____ Page excerpt

Josh Franklin (born 1967), known as Stash, is an American graffiti artist and graphic designer based in Brooklyn, New York.

Biography
Franklin was born in Long Island, New York in 1967. He grew up in New York City, finding inspiration from a young age looking at illegal Graffiti art on the sides of the city's subway trains while on his way to school.
Later in the early 1980s, Stash started painting trains alongside other artists such as Futura and ZEPHYR. He exhibited at age 17 with pop artists Keith Haring and Jean-Michel Basquiat, and later continued on as a successful gallery artist. He got the name Stash from the colloquial term "stashing", which equates to hiding things. Growing up in a very small home, Franklin felt the need to hide, or "stash" his most valued belongings from his brother.

In 1989, he appeared as a graffiti artist in the feature film Slaves of New York.

By the 1990s, Franklin began collaborating on product designs with high-profile brands such as Nike, Reebok, Casio, and more recently A Bathing Ape, Leica and Uniqlo. He still remains an active graphic designer to this day.

________

### Exercise directions
Retype the text on the artist Stash in full, word for word. The data that follow have no connection to the text on the artist Stash.

____ Listed records

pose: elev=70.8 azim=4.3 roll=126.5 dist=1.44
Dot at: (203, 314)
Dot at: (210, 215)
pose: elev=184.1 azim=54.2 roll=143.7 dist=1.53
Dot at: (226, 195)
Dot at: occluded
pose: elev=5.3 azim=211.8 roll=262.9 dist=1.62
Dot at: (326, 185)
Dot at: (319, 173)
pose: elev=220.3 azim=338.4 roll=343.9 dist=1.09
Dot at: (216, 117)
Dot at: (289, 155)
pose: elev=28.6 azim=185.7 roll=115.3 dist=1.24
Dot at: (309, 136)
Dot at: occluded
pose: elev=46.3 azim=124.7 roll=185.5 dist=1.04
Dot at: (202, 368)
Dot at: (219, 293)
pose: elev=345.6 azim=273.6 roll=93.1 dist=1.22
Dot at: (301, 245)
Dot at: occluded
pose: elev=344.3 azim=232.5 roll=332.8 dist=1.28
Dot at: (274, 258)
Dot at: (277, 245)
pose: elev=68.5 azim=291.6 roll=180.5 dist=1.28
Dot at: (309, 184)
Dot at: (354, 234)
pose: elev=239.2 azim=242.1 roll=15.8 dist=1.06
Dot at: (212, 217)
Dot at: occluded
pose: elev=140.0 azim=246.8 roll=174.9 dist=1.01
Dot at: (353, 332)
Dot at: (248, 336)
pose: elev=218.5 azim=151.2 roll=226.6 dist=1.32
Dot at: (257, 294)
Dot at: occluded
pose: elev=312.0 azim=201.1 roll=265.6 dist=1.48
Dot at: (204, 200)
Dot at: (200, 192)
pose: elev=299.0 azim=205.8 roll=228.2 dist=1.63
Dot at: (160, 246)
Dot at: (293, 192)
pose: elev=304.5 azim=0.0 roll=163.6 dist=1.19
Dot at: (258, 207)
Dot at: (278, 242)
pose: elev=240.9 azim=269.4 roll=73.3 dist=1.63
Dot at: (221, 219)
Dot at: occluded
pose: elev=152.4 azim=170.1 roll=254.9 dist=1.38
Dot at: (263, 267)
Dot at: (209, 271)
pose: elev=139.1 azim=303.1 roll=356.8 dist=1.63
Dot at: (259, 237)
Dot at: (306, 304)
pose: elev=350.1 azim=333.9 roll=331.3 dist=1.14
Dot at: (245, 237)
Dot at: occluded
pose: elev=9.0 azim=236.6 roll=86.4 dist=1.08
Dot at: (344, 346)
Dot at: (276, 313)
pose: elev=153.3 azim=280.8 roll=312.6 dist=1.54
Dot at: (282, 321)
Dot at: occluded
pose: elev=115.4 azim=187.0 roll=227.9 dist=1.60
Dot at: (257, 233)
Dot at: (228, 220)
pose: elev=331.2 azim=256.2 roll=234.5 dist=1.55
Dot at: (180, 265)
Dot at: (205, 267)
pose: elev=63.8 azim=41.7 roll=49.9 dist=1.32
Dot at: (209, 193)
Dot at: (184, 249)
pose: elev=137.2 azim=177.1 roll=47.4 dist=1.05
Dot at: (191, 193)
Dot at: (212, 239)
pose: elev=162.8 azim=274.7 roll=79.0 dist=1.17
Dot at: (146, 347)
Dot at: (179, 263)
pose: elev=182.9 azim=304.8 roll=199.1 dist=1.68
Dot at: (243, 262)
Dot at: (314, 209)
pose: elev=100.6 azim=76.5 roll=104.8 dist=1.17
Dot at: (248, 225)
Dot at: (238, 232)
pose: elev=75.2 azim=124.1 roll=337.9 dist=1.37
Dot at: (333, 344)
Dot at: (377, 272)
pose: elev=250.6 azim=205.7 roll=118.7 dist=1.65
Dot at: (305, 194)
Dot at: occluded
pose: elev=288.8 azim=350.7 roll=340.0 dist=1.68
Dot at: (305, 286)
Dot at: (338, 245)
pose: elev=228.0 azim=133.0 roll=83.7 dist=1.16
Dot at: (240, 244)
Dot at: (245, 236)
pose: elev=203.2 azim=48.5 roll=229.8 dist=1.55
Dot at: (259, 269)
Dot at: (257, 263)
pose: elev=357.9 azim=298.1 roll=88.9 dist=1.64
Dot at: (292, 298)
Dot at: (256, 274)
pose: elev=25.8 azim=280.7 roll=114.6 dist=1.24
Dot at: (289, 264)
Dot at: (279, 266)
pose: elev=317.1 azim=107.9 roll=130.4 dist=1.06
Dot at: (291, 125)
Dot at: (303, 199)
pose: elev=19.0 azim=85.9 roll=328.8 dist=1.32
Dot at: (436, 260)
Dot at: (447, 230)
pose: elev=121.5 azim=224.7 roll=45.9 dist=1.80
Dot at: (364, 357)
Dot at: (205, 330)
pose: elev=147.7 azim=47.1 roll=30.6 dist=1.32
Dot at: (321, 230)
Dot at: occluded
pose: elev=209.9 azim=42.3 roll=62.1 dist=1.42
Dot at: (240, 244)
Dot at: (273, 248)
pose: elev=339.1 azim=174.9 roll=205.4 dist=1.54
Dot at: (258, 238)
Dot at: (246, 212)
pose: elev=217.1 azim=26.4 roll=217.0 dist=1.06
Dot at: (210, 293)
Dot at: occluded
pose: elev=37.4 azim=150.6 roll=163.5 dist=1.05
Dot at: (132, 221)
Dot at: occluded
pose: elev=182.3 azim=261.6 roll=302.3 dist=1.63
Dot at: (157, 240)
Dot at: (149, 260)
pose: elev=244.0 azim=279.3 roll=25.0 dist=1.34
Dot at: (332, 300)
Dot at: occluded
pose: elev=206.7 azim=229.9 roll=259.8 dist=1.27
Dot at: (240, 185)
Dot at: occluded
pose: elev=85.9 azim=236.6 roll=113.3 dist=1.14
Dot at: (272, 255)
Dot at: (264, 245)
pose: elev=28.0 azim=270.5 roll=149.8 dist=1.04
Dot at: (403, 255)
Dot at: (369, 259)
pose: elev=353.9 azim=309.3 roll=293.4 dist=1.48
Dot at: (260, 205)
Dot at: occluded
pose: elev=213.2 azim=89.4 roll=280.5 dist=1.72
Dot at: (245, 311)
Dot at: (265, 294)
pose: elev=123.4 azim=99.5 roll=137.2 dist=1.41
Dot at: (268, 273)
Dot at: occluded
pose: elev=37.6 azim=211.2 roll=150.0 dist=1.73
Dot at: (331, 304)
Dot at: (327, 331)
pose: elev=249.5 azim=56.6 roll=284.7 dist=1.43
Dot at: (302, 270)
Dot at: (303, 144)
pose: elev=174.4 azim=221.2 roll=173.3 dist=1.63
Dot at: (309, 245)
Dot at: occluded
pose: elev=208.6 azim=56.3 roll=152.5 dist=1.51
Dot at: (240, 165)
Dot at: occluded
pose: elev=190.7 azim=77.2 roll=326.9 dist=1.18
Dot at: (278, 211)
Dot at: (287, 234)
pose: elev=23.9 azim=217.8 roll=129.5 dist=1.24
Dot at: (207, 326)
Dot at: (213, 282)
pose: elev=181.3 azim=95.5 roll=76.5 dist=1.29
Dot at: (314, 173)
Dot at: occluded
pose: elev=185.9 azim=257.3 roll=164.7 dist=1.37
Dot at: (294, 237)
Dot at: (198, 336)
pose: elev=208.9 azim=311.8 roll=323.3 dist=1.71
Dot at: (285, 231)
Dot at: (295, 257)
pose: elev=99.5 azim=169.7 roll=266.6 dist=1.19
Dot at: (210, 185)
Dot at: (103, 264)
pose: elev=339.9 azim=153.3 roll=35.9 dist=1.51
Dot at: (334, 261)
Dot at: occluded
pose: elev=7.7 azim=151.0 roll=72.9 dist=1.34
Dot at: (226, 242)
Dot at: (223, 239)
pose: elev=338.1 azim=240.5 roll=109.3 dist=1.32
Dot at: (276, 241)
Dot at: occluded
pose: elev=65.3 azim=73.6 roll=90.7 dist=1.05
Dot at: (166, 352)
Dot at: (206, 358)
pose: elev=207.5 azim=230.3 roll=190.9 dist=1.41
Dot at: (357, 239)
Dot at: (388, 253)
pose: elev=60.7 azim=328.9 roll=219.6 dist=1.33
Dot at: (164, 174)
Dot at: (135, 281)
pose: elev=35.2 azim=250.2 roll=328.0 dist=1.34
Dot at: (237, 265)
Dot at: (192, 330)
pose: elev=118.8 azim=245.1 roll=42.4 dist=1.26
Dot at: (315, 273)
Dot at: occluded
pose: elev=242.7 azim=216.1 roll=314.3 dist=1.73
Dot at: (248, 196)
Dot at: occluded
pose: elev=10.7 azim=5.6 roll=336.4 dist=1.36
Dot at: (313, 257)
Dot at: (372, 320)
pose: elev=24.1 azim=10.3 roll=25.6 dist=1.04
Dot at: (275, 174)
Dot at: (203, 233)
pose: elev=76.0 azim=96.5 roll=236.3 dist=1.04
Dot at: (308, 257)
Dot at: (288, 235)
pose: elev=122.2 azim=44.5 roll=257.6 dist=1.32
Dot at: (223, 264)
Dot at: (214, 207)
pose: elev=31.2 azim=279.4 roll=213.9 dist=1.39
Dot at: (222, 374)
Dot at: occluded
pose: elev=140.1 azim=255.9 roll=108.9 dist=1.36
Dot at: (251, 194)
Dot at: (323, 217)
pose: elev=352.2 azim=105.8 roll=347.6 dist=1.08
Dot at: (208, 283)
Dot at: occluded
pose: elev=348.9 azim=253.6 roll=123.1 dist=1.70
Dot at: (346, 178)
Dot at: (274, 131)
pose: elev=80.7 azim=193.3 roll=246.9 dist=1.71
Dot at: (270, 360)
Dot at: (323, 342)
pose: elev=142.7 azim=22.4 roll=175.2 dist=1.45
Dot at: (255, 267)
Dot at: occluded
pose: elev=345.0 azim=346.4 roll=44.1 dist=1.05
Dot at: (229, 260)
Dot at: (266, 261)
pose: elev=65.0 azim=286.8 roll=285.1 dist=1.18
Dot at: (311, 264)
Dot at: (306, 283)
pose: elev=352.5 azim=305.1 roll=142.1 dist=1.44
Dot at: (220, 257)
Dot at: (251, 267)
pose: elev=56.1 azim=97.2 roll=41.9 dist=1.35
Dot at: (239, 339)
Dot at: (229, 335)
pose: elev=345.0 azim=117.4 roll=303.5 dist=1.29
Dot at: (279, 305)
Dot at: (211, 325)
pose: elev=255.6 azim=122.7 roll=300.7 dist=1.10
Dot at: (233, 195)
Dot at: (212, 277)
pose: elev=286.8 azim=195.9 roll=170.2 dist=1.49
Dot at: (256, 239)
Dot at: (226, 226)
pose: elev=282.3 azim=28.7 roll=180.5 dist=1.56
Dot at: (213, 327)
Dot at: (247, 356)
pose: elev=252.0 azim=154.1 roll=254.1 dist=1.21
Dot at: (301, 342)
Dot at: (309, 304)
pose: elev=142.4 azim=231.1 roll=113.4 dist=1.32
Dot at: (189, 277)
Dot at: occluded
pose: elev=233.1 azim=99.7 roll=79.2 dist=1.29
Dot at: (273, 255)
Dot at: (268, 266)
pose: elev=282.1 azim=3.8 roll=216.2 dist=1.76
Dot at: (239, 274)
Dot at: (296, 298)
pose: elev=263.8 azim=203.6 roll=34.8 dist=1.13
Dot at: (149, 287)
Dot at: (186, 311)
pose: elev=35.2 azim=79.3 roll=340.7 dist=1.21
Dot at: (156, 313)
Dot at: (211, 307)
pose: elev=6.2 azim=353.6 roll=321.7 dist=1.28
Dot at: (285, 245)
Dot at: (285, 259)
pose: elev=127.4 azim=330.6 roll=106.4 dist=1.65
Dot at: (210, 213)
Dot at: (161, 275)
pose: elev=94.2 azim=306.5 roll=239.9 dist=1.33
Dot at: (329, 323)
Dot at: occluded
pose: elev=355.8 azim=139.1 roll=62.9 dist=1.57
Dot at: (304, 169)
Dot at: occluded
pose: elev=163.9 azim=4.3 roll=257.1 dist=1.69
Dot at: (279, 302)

________

### Correct result
Josh Franklin (born 1967), known as Stash, is an American graffiti artist and graphic designer based in Brooklyn, New York.

Biography
Franklin was born in Long Island, New York in 1967. He grew up in New York City, finding inspiration from a young age looking at illegal Graffiti art on the sides of the city's subway trains while on his way to school.
Later in the early 1980s, Stash started painting trains alongside other artists such as Futura and ZEPHYR. He exhibited at age 17 with pop artists Keith Haring and Jean-Michel Basquiat, and later continued on as a successful gallery artist. He got the name Stash from the colloquial term "stashing", which equates to hiding things. Growing up in a very small home, Franklin felt the need to hide, or "stash" his most valued belongings from his brother.

In 1989, he appeared as a graffiti artist in the feature film Slaves of New York.

By the 1990s, Franklin began collaborating on product designs with high-profile brands such as Nike, Reebok, Casio, and more recently A Bathing Ape, Leica and Uniqlo. He still remains an active graphic designer to this day.